We put these archetypes to work in a mode called Overcharge, which sees each side trying to take possession of a battery that spawns at the centre of the map. The cell must be brought back to your base in order to charge it, and the round is won when it’s full. The device retains its charge even when moved, which means it’s possible to steal from the opposing team at the last minute and snatch an extremely cheeky victory. The first team to two charges wins.
Our first session is a tense, close-run match that sees the battery move back and forth as each team’s best efforts to defend the prize come unstuck. The charge ticks up into the 90 per cent range while the battery sits in the enemy’s base, and several concerted attempts to take it back fail. At 99 per cent, we launch one last-ditch assault against a dug-in and confident team, using the Vanguard to quickly get across the Yakuza-owned Grand Canyon-based map, Grandview. But this means that when we reach the base we have no boost left to power a dash out of there, and waiting for the cooldown timer will see our opponents take the victory. We accept inevitable death and defeat as we walk towards the battery amid the chaos of a battle that rages around us, and somehow deplete its defensive shields and begin the walk out of there unharmed. We still can’t dash, but the exit’s in sight, and suddenly the impossible seems in reach. We stroll out of the base under the protection of our allies and use the blind-fire skill (available to all characters and activated with control) to shoot over our shoulder, providing additional suppression fire and propelling us through a low-gravity area of the level in the centre. We return the battery to our base and take the point, winning the match in the process. We feel battered and out of breath, as if we’ve just survived a sky dive with a failed parachute. “That was crazy!” art director Tramell
Isaac offers after watching our unlikely steal. “At the end of other FPS games, it’s like, yeah, your team won, but I never feel like I actually
did anything. But regardless of how many people you killed or how many times you died, in that match you were the guy that scored the last point, and that’s the thing that makes people feel special. And that point was so contested – it’s a moment you’re going to live with for a while.”

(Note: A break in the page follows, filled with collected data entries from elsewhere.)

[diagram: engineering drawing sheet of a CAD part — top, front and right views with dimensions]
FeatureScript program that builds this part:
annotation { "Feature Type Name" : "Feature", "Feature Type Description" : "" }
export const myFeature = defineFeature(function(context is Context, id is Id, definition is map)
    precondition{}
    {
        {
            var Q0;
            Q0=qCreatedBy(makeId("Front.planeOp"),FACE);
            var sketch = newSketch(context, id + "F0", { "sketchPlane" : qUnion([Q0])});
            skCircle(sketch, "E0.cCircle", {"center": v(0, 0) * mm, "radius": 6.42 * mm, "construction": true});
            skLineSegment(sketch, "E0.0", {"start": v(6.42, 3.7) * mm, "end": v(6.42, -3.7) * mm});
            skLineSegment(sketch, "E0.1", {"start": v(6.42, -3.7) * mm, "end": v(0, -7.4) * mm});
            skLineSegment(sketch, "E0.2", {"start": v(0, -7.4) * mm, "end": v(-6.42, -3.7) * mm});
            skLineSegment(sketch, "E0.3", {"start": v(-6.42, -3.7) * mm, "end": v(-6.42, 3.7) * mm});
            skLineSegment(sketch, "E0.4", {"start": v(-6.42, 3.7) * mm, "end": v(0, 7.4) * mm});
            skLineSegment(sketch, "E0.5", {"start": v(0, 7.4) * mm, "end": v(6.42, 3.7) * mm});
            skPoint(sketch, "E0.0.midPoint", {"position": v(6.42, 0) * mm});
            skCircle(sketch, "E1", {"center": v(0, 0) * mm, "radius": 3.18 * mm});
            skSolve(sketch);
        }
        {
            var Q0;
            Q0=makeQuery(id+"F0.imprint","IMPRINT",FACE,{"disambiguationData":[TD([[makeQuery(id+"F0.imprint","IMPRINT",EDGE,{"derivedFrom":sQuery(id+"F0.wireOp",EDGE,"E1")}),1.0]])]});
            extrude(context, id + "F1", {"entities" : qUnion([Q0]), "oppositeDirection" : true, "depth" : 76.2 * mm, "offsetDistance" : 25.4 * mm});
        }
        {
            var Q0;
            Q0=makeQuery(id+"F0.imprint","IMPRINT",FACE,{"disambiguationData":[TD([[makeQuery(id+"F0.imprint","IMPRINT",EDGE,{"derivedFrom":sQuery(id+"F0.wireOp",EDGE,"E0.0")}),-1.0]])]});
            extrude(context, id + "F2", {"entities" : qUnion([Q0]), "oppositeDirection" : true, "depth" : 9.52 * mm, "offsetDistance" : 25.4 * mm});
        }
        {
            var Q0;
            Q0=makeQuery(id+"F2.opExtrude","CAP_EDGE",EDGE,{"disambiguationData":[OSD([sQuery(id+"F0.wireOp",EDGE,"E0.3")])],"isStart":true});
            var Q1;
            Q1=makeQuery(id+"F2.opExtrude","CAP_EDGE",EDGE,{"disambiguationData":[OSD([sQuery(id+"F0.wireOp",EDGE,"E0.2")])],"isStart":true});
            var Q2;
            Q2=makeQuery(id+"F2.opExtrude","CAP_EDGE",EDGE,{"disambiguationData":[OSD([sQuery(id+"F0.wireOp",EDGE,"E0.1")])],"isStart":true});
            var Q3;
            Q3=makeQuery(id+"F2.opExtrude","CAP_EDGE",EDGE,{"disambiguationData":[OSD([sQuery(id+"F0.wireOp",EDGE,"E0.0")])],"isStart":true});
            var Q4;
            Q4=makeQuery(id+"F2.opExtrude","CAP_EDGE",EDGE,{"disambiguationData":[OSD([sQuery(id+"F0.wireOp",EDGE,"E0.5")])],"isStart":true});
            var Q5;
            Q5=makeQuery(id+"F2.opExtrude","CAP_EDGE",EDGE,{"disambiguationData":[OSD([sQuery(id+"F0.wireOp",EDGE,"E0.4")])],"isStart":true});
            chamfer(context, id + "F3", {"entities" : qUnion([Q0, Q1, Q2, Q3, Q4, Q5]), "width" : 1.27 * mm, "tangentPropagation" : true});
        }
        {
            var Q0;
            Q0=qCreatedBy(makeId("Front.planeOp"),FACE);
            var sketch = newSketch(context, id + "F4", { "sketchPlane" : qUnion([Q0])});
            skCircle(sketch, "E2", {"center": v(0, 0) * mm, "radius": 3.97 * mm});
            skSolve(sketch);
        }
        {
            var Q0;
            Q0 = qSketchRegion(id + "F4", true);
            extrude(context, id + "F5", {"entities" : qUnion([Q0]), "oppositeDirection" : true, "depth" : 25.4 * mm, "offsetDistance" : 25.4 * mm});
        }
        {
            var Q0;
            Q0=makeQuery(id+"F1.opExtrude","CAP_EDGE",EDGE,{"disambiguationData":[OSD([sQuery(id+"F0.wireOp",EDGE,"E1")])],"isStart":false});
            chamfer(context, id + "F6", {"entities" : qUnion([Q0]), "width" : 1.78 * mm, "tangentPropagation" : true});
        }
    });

“My mantra to the design staff was to make game types that end in drama,” Bleszinski explains. “In the last few years I’ve really become a fan of American football, where it just ends with these exciting moments. Overcharge is a mode that ends with a lot of last-minute upsets and a lot of last-minute steals.”
Boss Key may have moved to a grittier visual style to distinguish itself from the new wave of candy-coloured shooters, but
LawBreakers already stands apart thanks to its unconventional ideas and bold rewiring of traditional character classes, modes and even controls. The result is a game that doesn’t immediately click in the way of firstperson shooters that operate within an established template, and one that will likely have new players floundering for a time. But that also makes it feel refreshing in a genre that so voraciously recycles ideas.
“We’re finding these things, twisting them and making them our own,” Bleszinski says. “Which in my opinion is just good game creation. It’s hard, but we can do that because we’re small. One of my programmers codes up a new character class over the course of a week, and then we’re in the lab testing him. He gets feedback, goes right back to his desk, fixes and modifies it; I give my feedback; next thing you know we have a character ready to go into our production pipeline. Between myself and everyone on the team there’s like 1,000 years of game development experience. We’ve done this before. We’re still learning things about monetisation and the new world order of games as a service, but we know how to make a cool game. We’ve been doing it for years.”